Twenty-nine minutes passed between the time the attack began on the detention center officers and when the last escaping inmate was found, according to a timeline provided at a news conference at the Sheriff's Office.

Dill and McLaughlin split up after their escape. Dill was spotted by a deputy on Concord Church Road, less than a half-mile from the prison, and was taken into custody without incident.

McLaughlin was shot by a homeowner on Meece Mill Road after he broke into her house through the back door, Clark said. He said the woman lived alone and had a concealed-weapons permit. Meece Mill Road is also less than a half-mile away from the prison.

McLaughlin was in jail on charges of first-degree burglary and grand larceny stemming from an alleged incident from September. His criminal record includes convictions on a weapon charge in 2006, an assault on a police officer while resisting arrest in 2007 and drug charges.

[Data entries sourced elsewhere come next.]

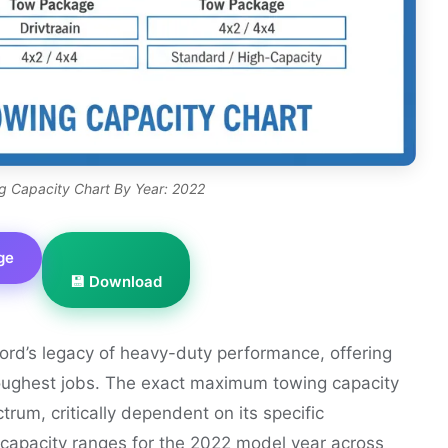
g Capacity Chart By Year: 2022
ge
💾 Download
rd’s legacy of heavy-duty performance, offering
 toughest jobs. The exact maximum towing capacity
rum, critically dependent on its specific
l capacity ranges for the 2022 model year across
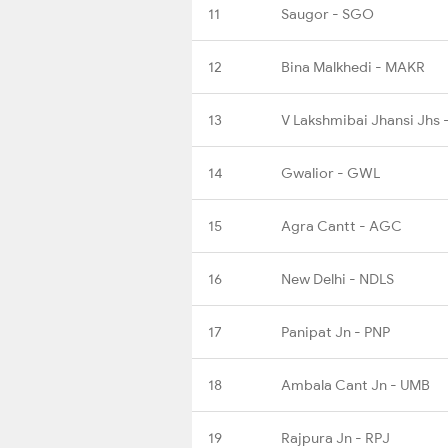
11
Saugor - SGO
12
Bina Malkhedi - MAKR
13
V Lakshmibai Jhansi Jhs 
14
Gwalior - GWL
15
Agra Cantt - AGC
16
New Delhi - NDLS
17
Panipat Jn - PNP
18
Ambala Cant Jn - UMB
19
Rajpura Jn - RPJ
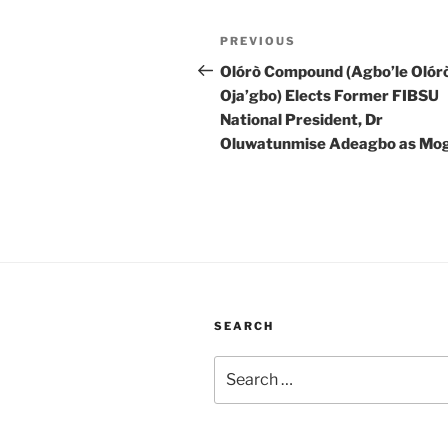
Post
Previous
PREVIOUS
navigation
Post
Olórò Compound (Agbo’le Olór
Oja’gbo) Elects Former FIBSU
National President, Dr
Oluwatunmise Adeagbo as Mog
SEARCH
Search
for:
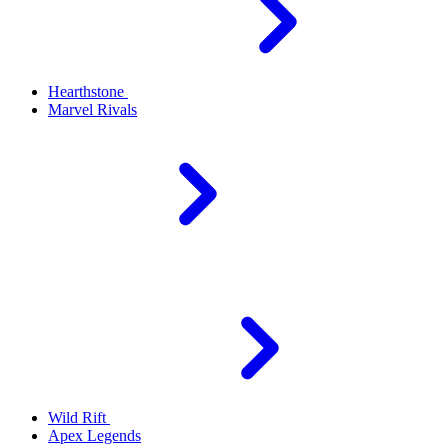
Hearthstone
Marvel Rivals
Wild Rift
Apex Legends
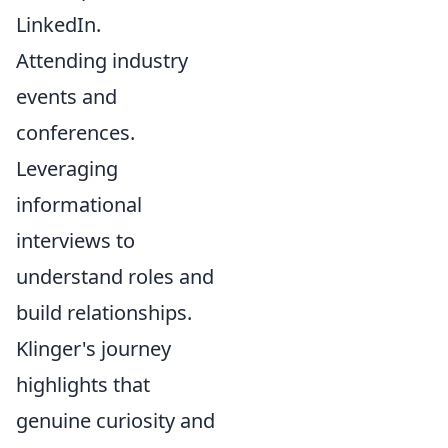
LinkedIn.
Attending industry
events and
conferences.
Leveraging
informational
interviews to
understand roles and
build relationships.
Klinger's journey
highlights that
genuine curiosity and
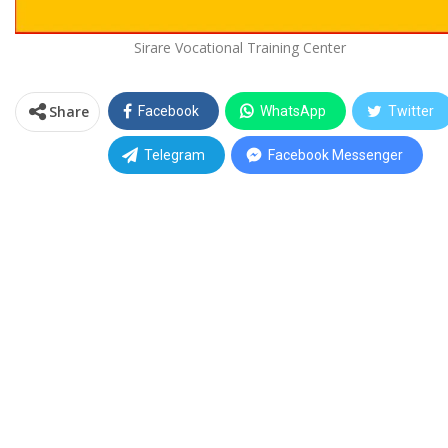
Sirare Vocational Training Center
Share
Facebook
WhatsApp
Twitter
Telegram
Facebook Messenger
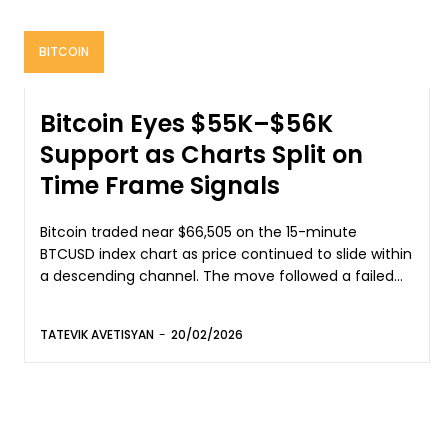
BITCOIN
Bitcoin Eyes $55K–$56K
Support as Charts Split on
Time Frame Signals
Bitcoin traded near $66,505 on the 15-minute
BTCUSD index chart as price continued to slide within
a descending channel. The move followed a failed...
TATEVIK AVETISYAN
-
20/02/2026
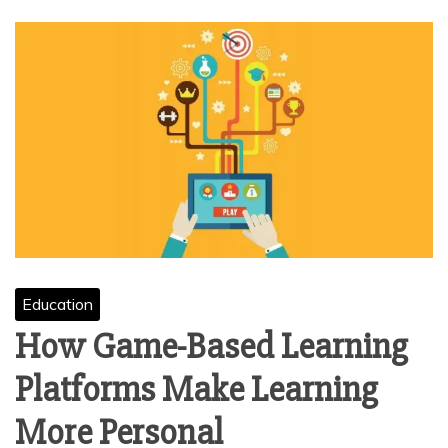
Education
How Game-Based Learning
Platforms Make Learning
More Personal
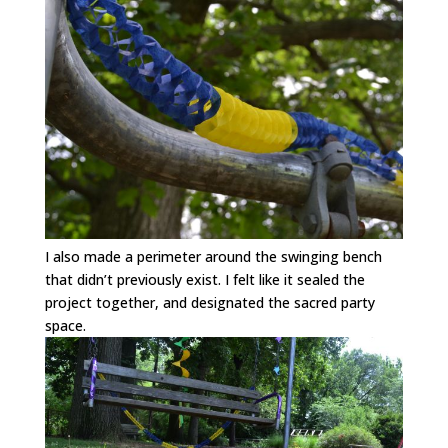
I also made a perimeter around the swinging bench
that didn’t previously exist. I felt like it sealed the
project together, and designated the sacred party
space.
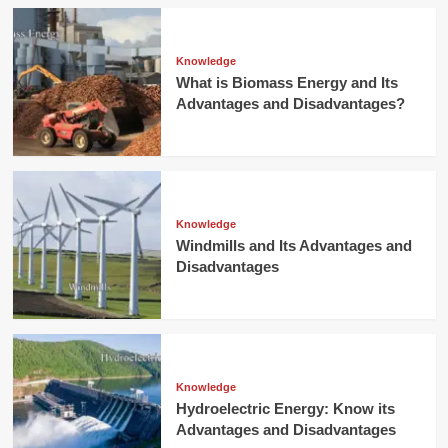
Knowledge
What is Biomass Energy and Its
Advantages and Disadvantages?
Knowledge
Windmills and Its Advantages and
Disadvantages
Knowledge
Hydroelectric Energy: Know its
Advantages and Disadvantages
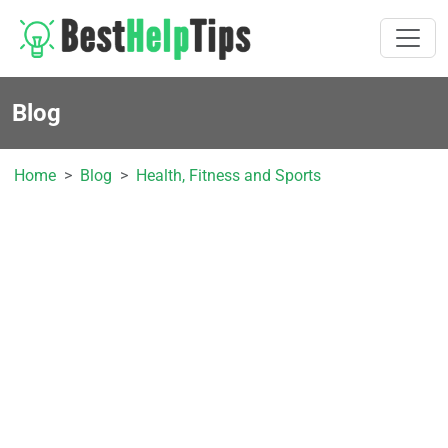
Blog
Home
Blog
Health, Fitness and Sports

Clark said there is no indication that McLaughlin knew the woman whose home he broke into Tuesday. Investigators believe McLaughlin had armed himself with a footlong, metal knife-sharpening tool from the woman's property.

When McLaughlin broke into her back door, the woman shot him. He was taken by medical helicopter to Greenville Memorial Hospital, where he was pronounced dead of a gunshot wound to the head.

"This lady saved her own life because ... she got trained on how to use a gun to protect herself," Clark said.

No other inmates escaped.

Dill is facing additional charges connected to Tuesday's incident. He is charged with two counts of kidnapping, two counts of assault and battery, malicious damage to a jail, and strong armed robbery for taking an officer's keys and escaping.

One of the officers hurt during the inmates' escape is a woman with more than 16 years of experience at the prison, according to the Sheriff's Office. The other officer is a man who has worked there for more than nine years. The sheriff did not disclose the identities of the officers. He said their injuries are not life-threatening.

Clark would not identify the area of the prison where the attack took place, and would not disclose information about how many officers were working when it happened. He said he had "security reasons" for not releasing information related to the layout and staffing of the prison.

According to arrest warrants made public Tuesday, Dill and another inmate were able to "forcibly remove" a set of keys that the woman officer had with her, and they then locked her and the other injured officer in a secure part of the prison.

Clark said several of the inmates who did not escape tried immediately to help the injured officers.

"I think that lets you know that there is still some good in those inmates, and it speaks to the relationships that our officers had built with them," Clark said.

The prison was built in 1967 and has a capacity for 110 inmates. On the morning of the escape, the prison housed 76 inmates.

County officials had been working for years to try to deal with the increasing number of inmates in the county jail, which is separate from the prison. The U.S. Justice Department told county officials in 2014 that overcrowding at the jail had raised the stress levels of both the inmates and staff to the point where, it's “an event waiting to happen.”

An inmate sued the county after an April 2016 incident that sent two inmates to the hospital and resulted in assault charges against eight others. The suit was eventually dismissed. But when four new members of the County Council were elected shortly thereafter, the new jail project was moved up on the priority list.

A new jail is expected to be finished by sometime next year. Its price tag stood at just over $25 million in October, with a budget of up to $29 million to complete the jail. Its expected capacity is about 360 inmates.

Clark said Tuesday that the new jail will house inmates both from the county detention center and from the nearby prison.

"The new jail will be a lot better for security than what we have now," he said.

He said the county's new jail is expected to be finished next April or May.